GSA Connects 2023 Meeting in Pittsburgh, Pennsylvania

Paper No. 116-1
Presentation Time: 8:00 AM-5:30 PM

RECONSTRUCTING CRUSTAL PALAEOGEOGRAPHY: HOW MUCH CRUST WAS THERE, WHERE WAS IT AND HOW MUCH DOES PALAEOLATITUDE CONTROL CLIMATE?


NGUYEN, Hoang Anh Tu1, EGLINGTON, Bruce2 and TARKYTH, Dene1, (1)Geological Sciences, University of Saskatchewan, Geology Building 114 Science Place Box 114, Saskatoon, SK S7N 5E2, Canada, (2)Geological Sciences, University of Saskatchewan, 114 Science Place, Saskatoon, SK S7N 5E2, Canada

Plate reconstruction models provide insight into the distribution of crust in deep time. Models which ensure that all known crust is represented in the model permit the calculation of the distribution of amalgamated crust through time. The fragmentation or combination of crustal blocks, here termed geodynamic units (GDU’s), has previously been calculated in a number of ways. We find that the automated calculation is most robustly determined as the area of the biggest amalgamation of GDU’s, which we refer to as SuperGDU’s. The area of the largest SuperGDU provides the best representation of super-continent and super-craton development. Approaches based on the perimeter length of SuperGDU’s have problems because of the complex shape of some SuperGDU boundaries, in part related to current Python toolboxes which are based on a Cartesian GIS view of the globe which causes splitting of boundaries for SuperGDUs at +/-180 degrees and near the poles.

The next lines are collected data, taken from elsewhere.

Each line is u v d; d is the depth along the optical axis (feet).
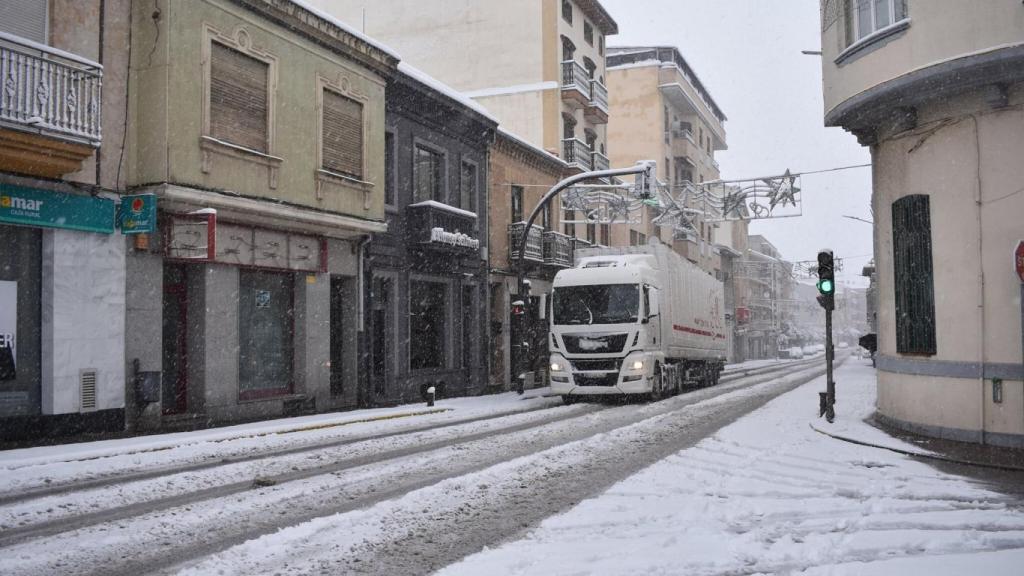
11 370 40.86
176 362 50.57
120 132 45.83
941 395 41.16
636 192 72.28
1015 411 37.96
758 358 304.30
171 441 38.65
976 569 17.83
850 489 27.35
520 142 95.35
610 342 66.03
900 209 44.83
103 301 44.37
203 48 48.75
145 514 23.56
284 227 57.57
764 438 41.52
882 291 47.70
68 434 42.27
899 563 18.42
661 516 23.29
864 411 56.18
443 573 17.61
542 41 112.27
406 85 71.46
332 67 60.59
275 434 44.29
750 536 21.04
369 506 24.93
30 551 19.35
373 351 69.72
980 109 39.93
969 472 31.48
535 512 24.14
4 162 39.40
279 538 20.66
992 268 39.27
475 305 86.53
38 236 42.32
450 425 49.67
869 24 44.68
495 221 91.30
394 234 71.97
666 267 75.61
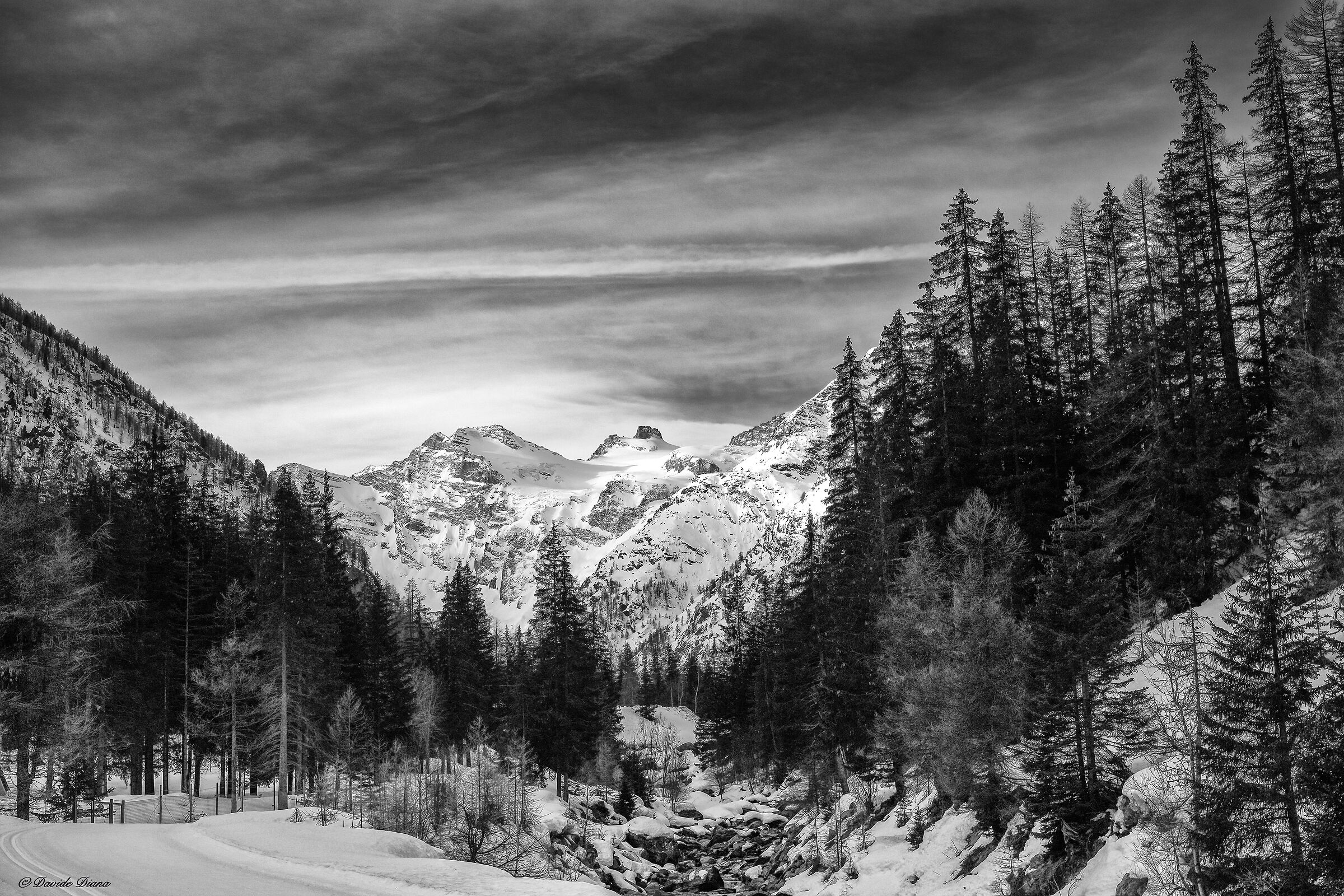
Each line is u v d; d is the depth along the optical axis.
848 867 45.47
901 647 43.00
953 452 49.59
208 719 66.06
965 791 38.94
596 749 84.75
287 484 63.72
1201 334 45.19
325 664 69.69
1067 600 35.88
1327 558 31.19
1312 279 42.81
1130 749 33.03
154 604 66.56
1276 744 25.12
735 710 99.31
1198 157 46.56
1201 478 41.84
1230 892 24.66
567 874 49.78
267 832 33.72
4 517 49.28
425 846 33.50
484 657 99.00
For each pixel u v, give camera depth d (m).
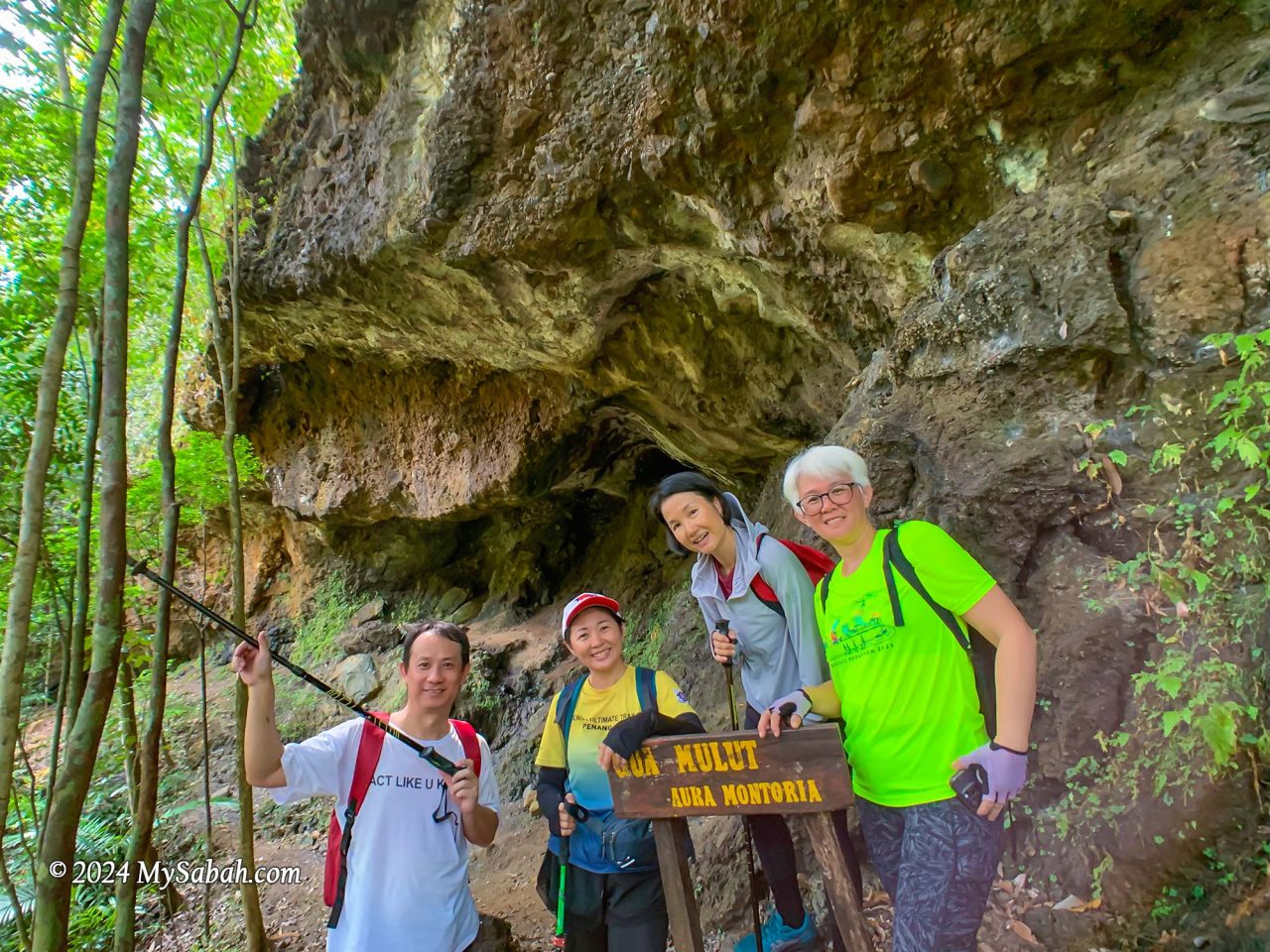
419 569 11.45
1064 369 2.78
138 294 5.73
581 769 2.57
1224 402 2.39
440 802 2.41
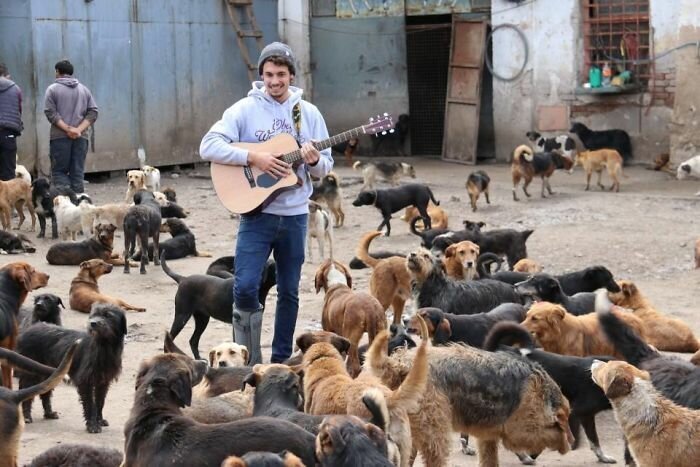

It is often also thought that palaeolatide plays a fundamental role in the distribution of climate sensitive proxies like coals, bauxites and evaporites but it appears that the spatial distribution of crust, topography and oceanic connections which control oceanic currents have a greater control. Palaeolatitude has been used as a predictor for some styles of mineralization but the geographic distribution of available continental crust to host the mineralization seems to be fundamental. Changing availability and distribution of this crust needs to also be considered, particularly as it varies through time and may be concentrated in one hemisphere or the other. Variations which can be tested with compiled proxy data for the Phanerozoic will need to be extrapolated to Precambrian situations.